Once settled in camp the guards posted were warned that the local inhabitants were possibly hostile and it might be dangerous to visit the nearby village. Greece at that time had not made up her mind as to which side she was going to be on and so there was no fraternising with the native people.
Seeing that the climate of Salonika is so terribly hot in the summer time we got a shock to find that the winter is very severe. We had many very heavy falls of snow and the effect of a ‘Vardar Wind’ has to be experienced to be believed. Washing and shaving out in the open when there was a ‘Vardar’ on was something to remember.
One night when we had settled down in our dug-outs, an NCO pulled aside the entrance asking for Acting Lance-Corporal Smith and finding him with us told him to be ready to depart at dawn to go on a course. That meant he had to get busy and prepare for a ‘spit-and-polish’ inspection. We all set to and helped him and he went outside to get shaved. Presently he poked a partly lathered face into the dug-out saying “Billy,” (that was me, all William’s being “Billy” just as all Smith’s were “Smudger’s”), “can you shave me? I can’t see in the dark.” So I joined him outside in the cold moonlight and as he sat on an upturned box I completed lathering his face with icy cold water. It was the first time I had shaved anyone but seemed to be doing quite well. Next morning when he turned out his face was a mass of cuts and dried blood. I had nicked him umpteen times but the ‘Vardar’ wind was such an effective anaesthetic that he had felt nothing.
Soon their numbers were made up with new draft of Manxmen from England. The resulting reassignment of men meant that Bill and Harry ended up in same platoon again.
Bill introduced me to a pal with whom he had shared a dug-out and a right queer looking bloke he was. He was small, extremely thin, with the face of a clown, one moment pathetic in the extreme, the next grinning from ear to ear. In fact his mouth seemed to reach from ear to ear! Such a contrast to the stocky, unemotional Bill it would be impossible to imagine that they had become great friends.
Sam Shepherd was our new pal’s name and when we managed to stop him talking for a second I asked the usual question all soldiers ask “Where do you come from Sam?”
“If I tell you, you’ll only curse the place and tell me you once waited there for hours!”
“You don’t mean Crewe?”
“Yes, don’t tell me we’re townies?”
“Sure thing Sam, I waited there over eighteen years!”

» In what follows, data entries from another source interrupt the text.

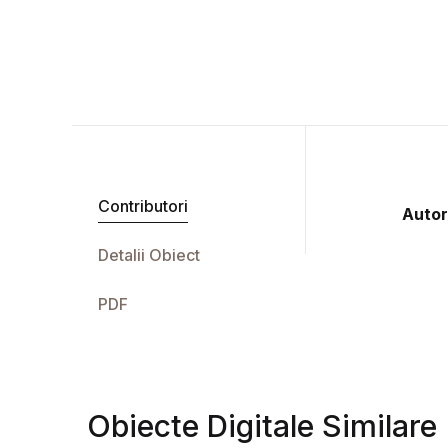
Contributori
Autor
Detalii Obiect
PDF
Obiecte Digitale Similare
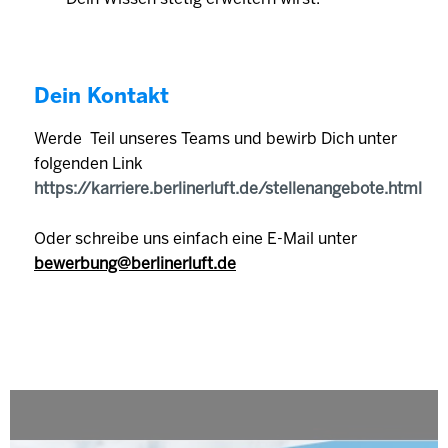
Dein Kontakt
Werde Teil unseres Teams und bewirb Dich unter
folgenden Link
https://karriere.berlinerluft.de/stellenangebote.html
Oder schreibe uns einfach eine E-Mail unter
bewerbung@berlinerluft.de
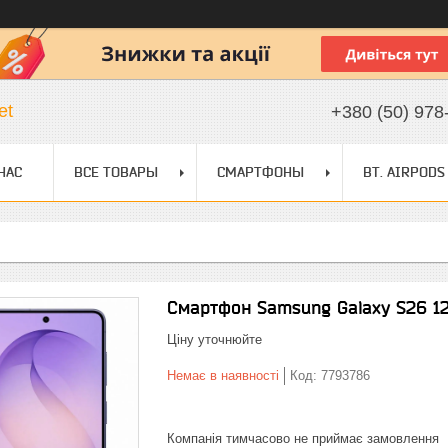
et
+380 (50) 978
НАС
ВСЕ ТОВАРЫ
СМАРТФОНЫ
BT. AIRPODS
Смартфон Samsung Galaxy S26 12
Ціну уточнюйте
Немає в наявності
Код:
7793786
Компанія тимчасово не приймає замовлення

He jumped up, grasped my hand nearly shaking it off and proceeded to talk about Crewe for hours. He had a way of relating ordinary every day happenings that made them uproarishly funny and he pulled his funny face about so much he had Bill and I doing it in sympathy. He had spent some time with a circus, played football, done a bit of boxing, was quite expert at tap-dancing and could sing comic songs like a professional.
Relations with the Greek people seemed to be improving and we were now allowed to go into the nearby village of Ijvatli where we could buy bread and fruit from the locals who by now had learned the few odd words of English, such as “Orangy Johnny.” One slick Greek vendor had hoped to steal a march on his competitors by learning more English than they and had bribed some comedian of a Tommy to teach him what to say. He must have been very puzzled when after all his trouble all he got was his back-side kicked and none of his wares bought. He had been taught to call “Johnny Engleesh bloody beeg fool! Me bloody cheat. You want orangy?”
Our guess that we should be staying in the neighbourhood of Ijvatli was soon confirmed when a gang of RE’s turned up one day and erected a boxing ring in the centre of the camp. The brigade organised a boxing competition and we enjoyed some very good bouts. Most of the old regulars, especially those who had been in India before the War, were keen on sport and our battalion had some good men at each weight. Our heavy weight was a man named Smith, an intelligent boxer with a terrific right hand punch which made him the Divisional Champion later. Out of the ring he was as gentle as a lamb and would take cheek from little squirts of men in good humour.
The men interested in boxing put in all their spare time training for the contest. Sam entered and put in a lot of time shadow boxing and tap-dancing by way of training. Bill and I were very surprised when we saw him stripped in the ring to see what a wonderful muscular development he had and he gave a very good account of himself. A vivid memory I have of that camp near Ijvatli is of Sam teaching me to tap-dance on the boxing stage by moonlight. He taught me to do one little routine which I remember to this day and could still perform it if it wasn’t for arthritis in my toe joints. The dancing lessons however were cut short by our departure for the Struma Plain so I never became a second Fred Astaire.
Much against my will I was now made to put up a stripe and became ‘acting unpaid Lance-Corporal’. This enabled me to take charge of out-posts and patrols. My ignorance of ceremonial drill and barrack square procedure gave me an inferiority complex and I detested that part of army life. On out-post or on patrol or observation post, I was quite happy and confident seeming to know by instinct how to take cover, how to camouflage my post and how to make use of dead ground. When I went scouting forward of my observation post I never returned directly to the post but always made my way back to a spot some distance away so that I could approach it under cover. I learned this little bit of field-craft from the sky-lark which never returns directly to its nest.